**Stored data**

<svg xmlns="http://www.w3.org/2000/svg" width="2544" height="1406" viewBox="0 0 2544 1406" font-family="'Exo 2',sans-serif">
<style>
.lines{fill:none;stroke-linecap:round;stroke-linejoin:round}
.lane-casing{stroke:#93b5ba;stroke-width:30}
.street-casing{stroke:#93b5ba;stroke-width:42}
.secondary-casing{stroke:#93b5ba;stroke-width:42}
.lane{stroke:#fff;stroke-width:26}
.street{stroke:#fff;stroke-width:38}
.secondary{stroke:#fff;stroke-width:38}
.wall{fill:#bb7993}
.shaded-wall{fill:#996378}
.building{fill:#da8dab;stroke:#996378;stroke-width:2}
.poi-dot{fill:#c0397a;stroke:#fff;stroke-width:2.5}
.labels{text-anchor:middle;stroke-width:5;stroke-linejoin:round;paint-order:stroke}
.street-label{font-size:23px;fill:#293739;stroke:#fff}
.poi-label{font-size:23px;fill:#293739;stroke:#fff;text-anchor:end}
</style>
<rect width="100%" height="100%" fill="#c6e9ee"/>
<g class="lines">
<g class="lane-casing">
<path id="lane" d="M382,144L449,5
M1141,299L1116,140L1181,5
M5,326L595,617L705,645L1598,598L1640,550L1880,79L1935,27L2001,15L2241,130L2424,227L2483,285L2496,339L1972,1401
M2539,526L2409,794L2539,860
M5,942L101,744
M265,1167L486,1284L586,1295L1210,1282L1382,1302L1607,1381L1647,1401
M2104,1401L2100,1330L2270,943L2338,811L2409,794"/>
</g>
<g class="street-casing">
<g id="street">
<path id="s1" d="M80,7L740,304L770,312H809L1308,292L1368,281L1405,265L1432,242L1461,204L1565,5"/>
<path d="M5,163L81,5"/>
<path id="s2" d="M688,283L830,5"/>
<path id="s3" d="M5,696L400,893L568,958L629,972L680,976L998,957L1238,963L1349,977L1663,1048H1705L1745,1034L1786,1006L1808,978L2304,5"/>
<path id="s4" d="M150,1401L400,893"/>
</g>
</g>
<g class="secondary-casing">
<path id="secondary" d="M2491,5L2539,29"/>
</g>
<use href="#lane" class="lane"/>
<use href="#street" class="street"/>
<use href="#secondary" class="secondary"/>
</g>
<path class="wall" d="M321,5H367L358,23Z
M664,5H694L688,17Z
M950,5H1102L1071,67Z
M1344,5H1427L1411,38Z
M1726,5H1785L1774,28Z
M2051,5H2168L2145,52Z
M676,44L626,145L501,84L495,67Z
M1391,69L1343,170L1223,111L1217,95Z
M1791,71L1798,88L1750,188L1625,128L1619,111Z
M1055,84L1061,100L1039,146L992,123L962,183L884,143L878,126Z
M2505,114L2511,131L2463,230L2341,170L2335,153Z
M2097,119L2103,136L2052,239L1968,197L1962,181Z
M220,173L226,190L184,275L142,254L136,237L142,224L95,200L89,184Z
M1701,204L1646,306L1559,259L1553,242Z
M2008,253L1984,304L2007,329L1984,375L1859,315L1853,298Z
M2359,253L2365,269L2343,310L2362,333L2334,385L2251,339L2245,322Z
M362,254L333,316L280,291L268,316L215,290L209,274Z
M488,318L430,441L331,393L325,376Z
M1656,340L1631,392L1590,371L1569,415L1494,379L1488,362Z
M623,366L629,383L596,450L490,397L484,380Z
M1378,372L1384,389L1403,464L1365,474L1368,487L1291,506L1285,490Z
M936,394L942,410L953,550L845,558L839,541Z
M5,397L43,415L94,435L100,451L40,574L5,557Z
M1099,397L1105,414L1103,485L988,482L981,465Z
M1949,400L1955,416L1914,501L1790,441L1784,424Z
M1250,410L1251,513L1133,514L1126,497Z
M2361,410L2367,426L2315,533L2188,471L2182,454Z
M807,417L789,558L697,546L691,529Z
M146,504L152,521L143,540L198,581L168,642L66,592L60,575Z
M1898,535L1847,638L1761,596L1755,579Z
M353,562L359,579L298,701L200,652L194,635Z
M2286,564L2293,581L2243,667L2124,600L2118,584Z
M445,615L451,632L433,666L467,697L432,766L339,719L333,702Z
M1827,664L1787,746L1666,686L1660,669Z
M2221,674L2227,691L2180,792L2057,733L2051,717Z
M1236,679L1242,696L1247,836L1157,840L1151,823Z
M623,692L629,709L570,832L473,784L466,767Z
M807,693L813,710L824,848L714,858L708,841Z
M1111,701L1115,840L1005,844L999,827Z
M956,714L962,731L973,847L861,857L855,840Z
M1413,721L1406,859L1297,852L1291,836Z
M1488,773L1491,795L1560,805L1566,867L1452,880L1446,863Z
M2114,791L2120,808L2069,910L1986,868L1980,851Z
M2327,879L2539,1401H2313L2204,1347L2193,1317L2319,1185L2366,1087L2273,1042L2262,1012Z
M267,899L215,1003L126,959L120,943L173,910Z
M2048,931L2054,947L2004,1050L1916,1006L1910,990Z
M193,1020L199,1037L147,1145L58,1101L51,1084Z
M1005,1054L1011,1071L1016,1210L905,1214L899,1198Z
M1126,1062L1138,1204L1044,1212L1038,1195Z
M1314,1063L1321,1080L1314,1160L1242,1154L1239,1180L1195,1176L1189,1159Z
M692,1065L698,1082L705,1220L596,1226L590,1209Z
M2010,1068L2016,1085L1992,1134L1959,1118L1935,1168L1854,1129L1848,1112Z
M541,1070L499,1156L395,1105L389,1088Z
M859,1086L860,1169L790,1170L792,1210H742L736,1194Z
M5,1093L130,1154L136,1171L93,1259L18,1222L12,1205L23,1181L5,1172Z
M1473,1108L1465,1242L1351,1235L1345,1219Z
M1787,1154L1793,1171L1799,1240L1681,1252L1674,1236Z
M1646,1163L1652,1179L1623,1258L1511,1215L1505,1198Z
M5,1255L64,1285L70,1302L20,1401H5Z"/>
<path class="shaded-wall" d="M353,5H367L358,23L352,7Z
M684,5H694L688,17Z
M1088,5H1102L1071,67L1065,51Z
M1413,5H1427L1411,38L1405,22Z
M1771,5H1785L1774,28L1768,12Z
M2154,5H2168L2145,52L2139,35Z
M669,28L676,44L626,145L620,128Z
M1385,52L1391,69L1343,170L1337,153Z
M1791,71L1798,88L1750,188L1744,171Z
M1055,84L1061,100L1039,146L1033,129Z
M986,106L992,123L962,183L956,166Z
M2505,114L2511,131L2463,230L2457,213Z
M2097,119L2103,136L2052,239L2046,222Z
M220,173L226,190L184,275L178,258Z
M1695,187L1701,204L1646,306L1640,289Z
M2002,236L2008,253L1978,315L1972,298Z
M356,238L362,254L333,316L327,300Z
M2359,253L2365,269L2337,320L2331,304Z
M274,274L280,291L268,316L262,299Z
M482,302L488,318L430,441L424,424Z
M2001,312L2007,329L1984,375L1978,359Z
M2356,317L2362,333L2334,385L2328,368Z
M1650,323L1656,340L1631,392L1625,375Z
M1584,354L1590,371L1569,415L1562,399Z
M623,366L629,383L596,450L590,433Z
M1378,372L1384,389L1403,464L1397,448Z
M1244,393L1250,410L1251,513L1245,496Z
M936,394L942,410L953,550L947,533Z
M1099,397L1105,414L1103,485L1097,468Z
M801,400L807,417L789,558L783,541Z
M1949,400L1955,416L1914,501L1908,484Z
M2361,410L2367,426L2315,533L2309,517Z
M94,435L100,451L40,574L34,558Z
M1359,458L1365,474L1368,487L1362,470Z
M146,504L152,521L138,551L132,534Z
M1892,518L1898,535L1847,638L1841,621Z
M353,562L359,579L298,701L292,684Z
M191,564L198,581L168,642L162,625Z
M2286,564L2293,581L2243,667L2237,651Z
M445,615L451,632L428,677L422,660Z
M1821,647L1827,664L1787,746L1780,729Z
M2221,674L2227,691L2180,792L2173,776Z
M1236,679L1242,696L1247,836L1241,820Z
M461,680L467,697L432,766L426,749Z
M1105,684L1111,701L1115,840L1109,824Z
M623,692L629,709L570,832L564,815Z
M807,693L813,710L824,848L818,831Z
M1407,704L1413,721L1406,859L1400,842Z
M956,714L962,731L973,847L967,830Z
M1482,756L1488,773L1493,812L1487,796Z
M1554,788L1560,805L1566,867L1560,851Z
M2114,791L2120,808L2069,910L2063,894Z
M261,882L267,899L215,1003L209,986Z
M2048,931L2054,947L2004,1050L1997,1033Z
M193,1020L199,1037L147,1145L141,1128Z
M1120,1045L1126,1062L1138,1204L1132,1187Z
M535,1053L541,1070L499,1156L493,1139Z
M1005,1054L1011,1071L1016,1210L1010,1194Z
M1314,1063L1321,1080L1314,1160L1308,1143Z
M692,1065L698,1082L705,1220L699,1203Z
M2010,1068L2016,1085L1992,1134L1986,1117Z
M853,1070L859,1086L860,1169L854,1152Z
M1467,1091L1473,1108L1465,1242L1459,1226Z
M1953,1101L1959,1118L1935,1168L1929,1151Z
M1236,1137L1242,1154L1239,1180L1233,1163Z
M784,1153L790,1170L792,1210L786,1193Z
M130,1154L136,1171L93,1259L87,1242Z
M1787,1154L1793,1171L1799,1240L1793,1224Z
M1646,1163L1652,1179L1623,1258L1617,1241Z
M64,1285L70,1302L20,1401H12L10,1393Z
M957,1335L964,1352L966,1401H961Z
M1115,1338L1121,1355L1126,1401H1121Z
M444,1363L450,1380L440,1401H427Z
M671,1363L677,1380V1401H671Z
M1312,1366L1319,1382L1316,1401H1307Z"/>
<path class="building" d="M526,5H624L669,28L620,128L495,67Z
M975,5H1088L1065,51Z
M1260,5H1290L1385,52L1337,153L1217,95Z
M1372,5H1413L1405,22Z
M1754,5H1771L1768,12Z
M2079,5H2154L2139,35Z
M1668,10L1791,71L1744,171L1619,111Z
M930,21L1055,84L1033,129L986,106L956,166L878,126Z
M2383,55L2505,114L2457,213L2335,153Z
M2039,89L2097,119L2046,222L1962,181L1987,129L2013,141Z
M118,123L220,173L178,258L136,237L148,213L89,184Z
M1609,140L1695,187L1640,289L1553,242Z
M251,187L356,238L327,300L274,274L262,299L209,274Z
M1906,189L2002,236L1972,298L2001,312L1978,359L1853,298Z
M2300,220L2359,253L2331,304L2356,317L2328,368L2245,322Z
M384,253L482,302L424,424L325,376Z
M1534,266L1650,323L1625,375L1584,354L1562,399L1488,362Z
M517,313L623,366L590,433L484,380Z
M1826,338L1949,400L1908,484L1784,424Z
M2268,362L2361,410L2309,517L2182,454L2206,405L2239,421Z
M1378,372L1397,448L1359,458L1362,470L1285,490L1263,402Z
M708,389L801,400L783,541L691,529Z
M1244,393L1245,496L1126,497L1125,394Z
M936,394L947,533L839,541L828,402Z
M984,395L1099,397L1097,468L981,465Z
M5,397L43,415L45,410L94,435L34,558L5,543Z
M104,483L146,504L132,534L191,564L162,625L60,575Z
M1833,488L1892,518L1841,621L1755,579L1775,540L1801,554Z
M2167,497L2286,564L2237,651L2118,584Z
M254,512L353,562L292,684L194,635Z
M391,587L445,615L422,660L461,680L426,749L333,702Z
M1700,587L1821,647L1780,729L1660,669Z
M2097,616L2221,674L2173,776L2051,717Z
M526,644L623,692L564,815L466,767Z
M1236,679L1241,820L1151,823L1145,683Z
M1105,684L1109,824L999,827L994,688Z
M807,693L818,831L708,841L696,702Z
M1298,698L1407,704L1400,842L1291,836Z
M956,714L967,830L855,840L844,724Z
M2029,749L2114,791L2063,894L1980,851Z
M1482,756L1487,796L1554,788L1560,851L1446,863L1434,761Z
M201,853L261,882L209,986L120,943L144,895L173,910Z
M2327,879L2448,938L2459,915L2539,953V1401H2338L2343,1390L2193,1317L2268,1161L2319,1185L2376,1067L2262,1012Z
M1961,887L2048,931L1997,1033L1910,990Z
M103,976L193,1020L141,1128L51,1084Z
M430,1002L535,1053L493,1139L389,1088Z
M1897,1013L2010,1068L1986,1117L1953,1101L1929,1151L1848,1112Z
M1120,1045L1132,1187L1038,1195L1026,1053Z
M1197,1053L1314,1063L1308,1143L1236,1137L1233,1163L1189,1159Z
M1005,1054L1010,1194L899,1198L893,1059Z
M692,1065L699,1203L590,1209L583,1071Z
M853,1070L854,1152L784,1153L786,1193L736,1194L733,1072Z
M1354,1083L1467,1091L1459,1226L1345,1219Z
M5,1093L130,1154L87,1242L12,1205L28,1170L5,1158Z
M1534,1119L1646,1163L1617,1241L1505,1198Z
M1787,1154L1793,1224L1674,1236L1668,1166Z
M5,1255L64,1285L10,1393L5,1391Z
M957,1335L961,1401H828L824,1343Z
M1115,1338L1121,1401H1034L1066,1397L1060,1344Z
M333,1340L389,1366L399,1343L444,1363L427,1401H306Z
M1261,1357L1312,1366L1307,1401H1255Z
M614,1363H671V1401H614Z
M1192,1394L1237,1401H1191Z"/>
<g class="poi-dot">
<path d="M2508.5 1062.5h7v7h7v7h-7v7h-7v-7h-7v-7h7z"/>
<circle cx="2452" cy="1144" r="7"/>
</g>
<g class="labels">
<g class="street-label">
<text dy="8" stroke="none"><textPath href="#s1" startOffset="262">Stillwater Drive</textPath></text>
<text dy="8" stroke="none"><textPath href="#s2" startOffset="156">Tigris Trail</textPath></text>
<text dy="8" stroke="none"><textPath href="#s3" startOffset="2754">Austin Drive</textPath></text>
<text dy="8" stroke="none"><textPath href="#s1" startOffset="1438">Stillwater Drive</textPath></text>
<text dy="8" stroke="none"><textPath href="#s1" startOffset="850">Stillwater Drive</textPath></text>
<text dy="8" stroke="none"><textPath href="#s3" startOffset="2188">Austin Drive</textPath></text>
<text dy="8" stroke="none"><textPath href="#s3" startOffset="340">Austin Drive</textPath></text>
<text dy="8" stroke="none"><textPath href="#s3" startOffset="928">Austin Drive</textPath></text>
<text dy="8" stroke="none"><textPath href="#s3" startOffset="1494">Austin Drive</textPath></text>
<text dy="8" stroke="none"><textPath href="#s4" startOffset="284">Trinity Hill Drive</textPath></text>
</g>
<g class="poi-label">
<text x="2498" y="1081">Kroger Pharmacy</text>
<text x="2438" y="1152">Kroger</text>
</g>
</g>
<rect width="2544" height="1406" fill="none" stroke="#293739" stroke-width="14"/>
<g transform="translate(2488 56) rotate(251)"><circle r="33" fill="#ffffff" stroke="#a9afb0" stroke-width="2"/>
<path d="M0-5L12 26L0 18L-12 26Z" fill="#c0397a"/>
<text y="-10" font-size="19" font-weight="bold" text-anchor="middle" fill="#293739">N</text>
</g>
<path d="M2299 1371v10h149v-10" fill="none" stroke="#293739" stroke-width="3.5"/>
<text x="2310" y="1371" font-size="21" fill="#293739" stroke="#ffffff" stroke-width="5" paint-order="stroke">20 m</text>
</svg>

**What you should do**
Lines in the data that hold "labels" must be located and copied.

**Reply to the task**
.labels{text-anchor:middle;stroke-width:5;stroke-linejoin:round;paint-order:stroke}
<g class="labels">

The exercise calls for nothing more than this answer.